Doğu’daki uzak topraklardan gelmiş olmalıydılar. Sivri şapkaları, kısa ama sağlam endamlarıyla, Aya Sofya’ya daha evvel adım atmamış bir ırktandılar. Birileri telaş içinde kapıya doğru koşup, içeri girenlerin önünde eğildi. İşte o zaman Ran sessiz kafilenin ortasındaki genç kızı fark etti. Kahverengi kapüşonlu bir harmani giymişti. Tedirgin olmalıydı, çünkü bu silahlı adamların arasında bir hükümlü gibi tek başına yürüyordu. Aynı zamanda kutsal bir görevi de olmalıydı. Kimse ona yaklaşamıyor, doğrudan bir şey söyleyemiyor, gözlerinin içine dahi bakamıyordu. Harmanisinin kapüşonunu indirdiğinde, Ran onun çok etkileyici bir kız olduğunu da gördü. Siyah saçları bir nehir gibi omuzlarına yayılıyordu. ‘Bir prenses,’ diye düşünmekten kendini alamadı Ran. Kilise görevlilerinin anlaşılmaz sözler fısıldayarak önünde eğildikleri kişi, egzotik kıyafetli askerler değil, bu genç kızdı. Kız harmanisinin üst kısmının ipini çözüp kafileden uzaklaştı ve kilisenin yarımay şeklindeki uç kısmına gidip İsa heykelinin önünde diz çöktü. Duası kısa ve sessizdi.

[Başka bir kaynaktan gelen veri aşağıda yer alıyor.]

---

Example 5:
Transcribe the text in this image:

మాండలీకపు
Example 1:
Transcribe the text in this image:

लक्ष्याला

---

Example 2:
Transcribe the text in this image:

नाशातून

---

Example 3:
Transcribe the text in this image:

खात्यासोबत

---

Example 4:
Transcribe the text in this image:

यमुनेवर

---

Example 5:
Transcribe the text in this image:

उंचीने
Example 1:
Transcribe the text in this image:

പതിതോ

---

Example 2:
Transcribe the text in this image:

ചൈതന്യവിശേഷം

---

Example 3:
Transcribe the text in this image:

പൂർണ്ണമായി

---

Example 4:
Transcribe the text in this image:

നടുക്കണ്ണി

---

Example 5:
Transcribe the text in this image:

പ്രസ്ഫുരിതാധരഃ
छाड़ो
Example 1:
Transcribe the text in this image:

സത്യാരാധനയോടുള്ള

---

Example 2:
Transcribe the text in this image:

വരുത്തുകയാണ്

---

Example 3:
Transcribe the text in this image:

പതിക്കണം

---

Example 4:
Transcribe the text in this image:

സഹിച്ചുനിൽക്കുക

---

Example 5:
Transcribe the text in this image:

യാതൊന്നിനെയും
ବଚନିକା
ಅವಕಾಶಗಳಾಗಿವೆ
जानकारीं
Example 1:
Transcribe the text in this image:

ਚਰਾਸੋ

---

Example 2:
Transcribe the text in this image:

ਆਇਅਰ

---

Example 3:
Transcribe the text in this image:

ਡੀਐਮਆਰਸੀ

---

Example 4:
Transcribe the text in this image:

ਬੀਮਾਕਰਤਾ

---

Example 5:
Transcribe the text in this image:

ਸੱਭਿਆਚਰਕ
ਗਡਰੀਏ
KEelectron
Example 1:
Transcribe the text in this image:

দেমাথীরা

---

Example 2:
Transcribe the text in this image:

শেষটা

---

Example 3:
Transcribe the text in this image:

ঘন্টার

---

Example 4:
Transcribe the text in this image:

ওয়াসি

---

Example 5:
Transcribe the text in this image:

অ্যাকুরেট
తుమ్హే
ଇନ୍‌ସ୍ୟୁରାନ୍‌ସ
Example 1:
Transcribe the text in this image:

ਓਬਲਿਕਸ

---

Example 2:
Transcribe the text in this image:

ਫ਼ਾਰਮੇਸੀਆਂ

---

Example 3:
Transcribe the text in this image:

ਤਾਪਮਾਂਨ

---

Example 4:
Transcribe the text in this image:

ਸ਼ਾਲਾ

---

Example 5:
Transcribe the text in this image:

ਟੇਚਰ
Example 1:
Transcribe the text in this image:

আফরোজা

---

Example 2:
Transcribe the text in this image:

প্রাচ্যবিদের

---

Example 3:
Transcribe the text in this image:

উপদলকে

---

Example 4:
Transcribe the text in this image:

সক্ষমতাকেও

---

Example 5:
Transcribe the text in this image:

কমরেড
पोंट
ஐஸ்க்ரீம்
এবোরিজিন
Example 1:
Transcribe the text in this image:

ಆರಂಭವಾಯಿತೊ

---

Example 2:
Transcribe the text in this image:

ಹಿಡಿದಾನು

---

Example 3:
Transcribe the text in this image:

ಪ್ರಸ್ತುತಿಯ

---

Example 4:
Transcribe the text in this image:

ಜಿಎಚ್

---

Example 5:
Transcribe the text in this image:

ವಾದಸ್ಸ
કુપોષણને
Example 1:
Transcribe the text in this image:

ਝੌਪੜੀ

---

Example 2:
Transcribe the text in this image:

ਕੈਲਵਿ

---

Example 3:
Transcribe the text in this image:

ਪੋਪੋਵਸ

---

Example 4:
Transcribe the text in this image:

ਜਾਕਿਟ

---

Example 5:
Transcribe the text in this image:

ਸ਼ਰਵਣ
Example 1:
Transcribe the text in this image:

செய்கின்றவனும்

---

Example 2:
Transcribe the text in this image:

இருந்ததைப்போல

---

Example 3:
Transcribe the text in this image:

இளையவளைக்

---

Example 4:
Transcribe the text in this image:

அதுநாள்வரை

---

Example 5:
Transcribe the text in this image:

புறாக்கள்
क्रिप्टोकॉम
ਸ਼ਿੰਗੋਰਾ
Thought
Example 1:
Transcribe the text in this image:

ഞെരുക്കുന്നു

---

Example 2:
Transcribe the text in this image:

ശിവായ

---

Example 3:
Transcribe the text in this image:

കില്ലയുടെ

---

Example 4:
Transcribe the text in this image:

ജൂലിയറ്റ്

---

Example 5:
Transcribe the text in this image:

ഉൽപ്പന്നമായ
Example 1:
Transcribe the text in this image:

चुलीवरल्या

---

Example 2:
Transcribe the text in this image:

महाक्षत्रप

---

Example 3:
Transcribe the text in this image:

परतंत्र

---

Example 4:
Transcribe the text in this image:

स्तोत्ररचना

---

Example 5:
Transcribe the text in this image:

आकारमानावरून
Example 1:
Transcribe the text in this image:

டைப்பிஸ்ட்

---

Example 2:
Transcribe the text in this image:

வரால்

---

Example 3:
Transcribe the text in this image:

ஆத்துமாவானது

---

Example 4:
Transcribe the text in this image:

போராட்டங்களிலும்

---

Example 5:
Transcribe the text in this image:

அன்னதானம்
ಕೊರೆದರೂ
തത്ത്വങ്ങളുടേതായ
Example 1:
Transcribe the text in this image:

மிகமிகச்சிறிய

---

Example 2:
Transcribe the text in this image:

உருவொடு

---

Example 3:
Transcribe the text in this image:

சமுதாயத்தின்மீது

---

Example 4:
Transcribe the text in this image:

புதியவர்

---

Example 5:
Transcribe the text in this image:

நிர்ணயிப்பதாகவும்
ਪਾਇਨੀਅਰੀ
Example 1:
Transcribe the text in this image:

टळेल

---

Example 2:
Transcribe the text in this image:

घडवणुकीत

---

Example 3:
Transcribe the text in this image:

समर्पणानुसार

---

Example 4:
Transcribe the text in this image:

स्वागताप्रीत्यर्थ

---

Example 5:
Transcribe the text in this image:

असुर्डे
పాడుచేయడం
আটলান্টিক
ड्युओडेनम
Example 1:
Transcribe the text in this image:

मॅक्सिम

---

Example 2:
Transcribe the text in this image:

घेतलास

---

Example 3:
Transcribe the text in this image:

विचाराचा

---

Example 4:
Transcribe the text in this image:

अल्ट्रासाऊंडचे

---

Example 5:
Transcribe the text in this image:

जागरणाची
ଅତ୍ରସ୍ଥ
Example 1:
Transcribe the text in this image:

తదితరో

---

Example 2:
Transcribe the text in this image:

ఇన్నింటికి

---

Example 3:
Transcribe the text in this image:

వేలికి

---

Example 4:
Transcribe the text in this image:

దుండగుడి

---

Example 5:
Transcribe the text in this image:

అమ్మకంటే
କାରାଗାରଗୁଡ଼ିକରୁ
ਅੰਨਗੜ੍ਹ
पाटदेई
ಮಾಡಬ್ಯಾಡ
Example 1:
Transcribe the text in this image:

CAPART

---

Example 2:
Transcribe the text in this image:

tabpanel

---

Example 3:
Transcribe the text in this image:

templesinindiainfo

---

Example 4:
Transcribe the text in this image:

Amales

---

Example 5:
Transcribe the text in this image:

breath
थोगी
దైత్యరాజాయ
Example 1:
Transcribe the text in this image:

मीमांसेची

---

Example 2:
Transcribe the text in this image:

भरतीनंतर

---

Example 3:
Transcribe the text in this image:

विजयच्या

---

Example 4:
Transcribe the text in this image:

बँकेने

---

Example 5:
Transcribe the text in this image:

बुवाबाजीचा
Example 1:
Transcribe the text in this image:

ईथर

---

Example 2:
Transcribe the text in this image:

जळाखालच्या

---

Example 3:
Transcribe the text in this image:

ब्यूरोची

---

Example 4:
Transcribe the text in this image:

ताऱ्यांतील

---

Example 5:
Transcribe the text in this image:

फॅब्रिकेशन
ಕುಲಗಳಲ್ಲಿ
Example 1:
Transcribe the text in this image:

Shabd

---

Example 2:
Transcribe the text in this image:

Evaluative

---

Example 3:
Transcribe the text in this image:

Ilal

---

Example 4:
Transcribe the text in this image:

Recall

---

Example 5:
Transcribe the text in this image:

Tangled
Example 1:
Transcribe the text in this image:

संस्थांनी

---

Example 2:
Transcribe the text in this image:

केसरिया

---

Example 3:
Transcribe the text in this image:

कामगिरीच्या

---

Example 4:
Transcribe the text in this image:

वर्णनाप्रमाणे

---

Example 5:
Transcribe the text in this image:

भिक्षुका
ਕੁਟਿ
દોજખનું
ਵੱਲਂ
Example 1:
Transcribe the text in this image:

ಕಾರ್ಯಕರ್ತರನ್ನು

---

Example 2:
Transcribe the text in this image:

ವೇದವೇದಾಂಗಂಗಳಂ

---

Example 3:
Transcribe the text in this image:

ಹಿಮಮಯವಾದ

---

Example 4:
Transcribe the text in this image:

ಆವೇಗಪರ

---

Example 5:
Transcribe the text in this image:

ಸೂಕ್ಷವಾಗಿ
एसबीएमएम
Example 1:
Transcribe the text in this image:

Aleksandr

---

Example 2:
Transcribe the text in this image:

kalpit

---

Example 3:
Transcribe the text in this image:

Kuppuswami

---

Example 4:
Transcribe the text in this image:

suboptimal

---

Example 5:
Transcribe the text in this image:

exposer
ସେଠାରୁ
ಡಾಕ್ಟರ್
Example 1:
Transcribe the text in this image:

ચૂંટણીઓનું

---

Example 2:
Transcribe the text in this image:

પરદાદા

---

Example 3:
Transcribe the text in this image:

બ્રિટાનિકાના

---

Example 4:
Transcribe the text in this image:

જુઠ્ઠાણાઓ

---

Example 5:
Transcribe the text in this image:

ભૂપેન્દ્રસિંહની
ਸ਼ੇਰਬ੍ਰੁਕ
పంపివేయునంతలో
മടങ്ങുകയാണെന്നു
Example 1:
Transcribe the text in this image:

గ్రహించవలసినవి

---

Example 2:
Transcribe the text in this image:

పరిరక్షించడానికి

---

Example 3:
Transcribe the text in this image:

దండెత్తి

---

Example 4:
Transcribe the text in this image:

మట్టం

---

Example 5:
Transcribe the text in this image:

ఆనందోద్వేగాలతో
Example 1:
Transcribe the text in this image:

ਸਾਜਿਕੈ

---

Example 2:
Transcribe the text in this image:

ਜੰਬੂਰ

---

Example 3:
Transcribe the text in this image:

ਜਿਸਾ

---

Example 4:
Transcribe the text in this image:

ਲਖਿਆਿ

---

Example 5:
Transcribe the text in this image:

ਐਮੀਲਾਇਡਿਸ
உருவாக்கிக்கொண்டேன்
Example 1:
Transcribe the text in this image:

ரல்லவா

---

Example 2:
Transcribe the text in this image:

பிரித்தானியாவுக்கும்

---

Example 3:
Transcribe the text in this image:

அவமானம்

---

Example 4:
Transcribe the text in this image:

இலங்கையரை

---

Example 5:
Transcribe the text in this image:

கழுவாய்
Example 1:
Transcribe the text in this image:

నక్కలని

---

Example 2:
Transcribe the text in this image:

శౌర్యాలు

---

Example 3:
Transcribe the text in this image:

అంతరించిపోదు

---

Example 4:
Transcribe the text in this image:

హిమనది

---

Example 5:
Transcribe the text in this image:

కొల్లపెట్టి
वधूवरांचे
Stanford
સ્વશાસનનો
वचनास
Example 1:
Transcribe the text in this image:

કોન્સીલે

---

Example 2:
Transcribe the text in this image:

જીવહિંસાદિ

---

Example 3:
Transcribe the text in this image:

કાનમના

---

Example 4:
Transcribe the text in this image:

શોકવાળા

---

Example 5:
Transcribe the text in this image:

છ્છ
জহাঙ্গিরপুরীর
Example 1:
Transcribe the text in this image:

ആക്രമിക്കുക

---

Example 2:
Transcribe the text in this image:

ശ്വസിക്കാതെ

Tam bu sırada, “Çok güzel, öyle değil mi?” diye fısıldadı dağılan peksimeti andıran, kıtır kıtır bir ses. “Evet, hem de nasıl,” diye cevap verdi Ran, büyülenmişçesine. Bir an için sesin, kafasının içinden geldiğini zannetmişti. Fakat hemen ardından bu hışırtılı sesin hiç de iç sesine benzemediğini fark etti. İrkilerek arkasına dönüp sırtını sütuna dayadı. Karanlığın içinde ona bakan bir çift göz vardı. Kargalarınki kadar siyah ve deliciydi bakışları. “Sen de kimsin?” Gözlerin sahibi bir adım daha yaklaşıp zifiri karanlıktan çıktı. Ran’la aynı yaşlarda bir oğlandı. Geniş, kare bir yüzü ve alaycı bir gülümseyişi vardı. Elini sallaya sallaya konuştu: “Bana Marco derler. Asıl sen kimsin? Bu saatte Aya Sofya’nın içinde olduğuna göre bir keşiş olmalısın. Hımm, gene de kıyafetlerin…” oğlan baştan aşağı Ran’ı süzdü, “… daha çok kuzeyden gelen bir denizciyi andırıyor. Veyahut… Dur, sakın söyleme! Yoksa sen de Moğolları görmek için mi geldin?” “Moğollar mı?” Marco kilisenin ortasında durup genç kızın duasını bitirmesini bekleyen askerleri işaret etti. Sonra da heyecanlı heyecanlı anlatmaya başladı:
“Evet. Ay başından beri Konstantinopolis’teler. İmparator VIII. Mihail’in gayrimeşru kızı Prenses Maria Palaiologina’yı almaya geldiler. Prensesi büyük Moğol Hanı Hülagu’ya eş olarak götürecekler. Bu gece, sabaha karşı yola çıkacaklarını duydum. Maria son kez Aya Sofya’da dua etmek istediği için ona eşlik ediyorlar. Şimdi bütün şehir Hülagu’nun genç prensesi İran’da beklediğini konuşuyor.” “Cengiz Han’ın torunu olan Hülagu,” dedi Ran kendi kendine, babasının tarih kitaplarında Moğollarla ilgili okuduklarını hatırlamaya çalışarak. Dönüp yeniden kilisenin ortasındaki savaşçı birliğe ve prensese baktı. “Bağdat’ı kuşatan ve Şam’a giren Moğol Hanı. Bizans, Maria Palaiologina’yı Hülagu’yla evlendirerek Moğol imparatorluğuyla bir ittifak kuruyor.” Sonra bu ittifakın kime karşı kurulduğunu düşündü. “Türkler,” diye hatırladı sonunda. Okulda da her zaman tarihten tam not alırdı.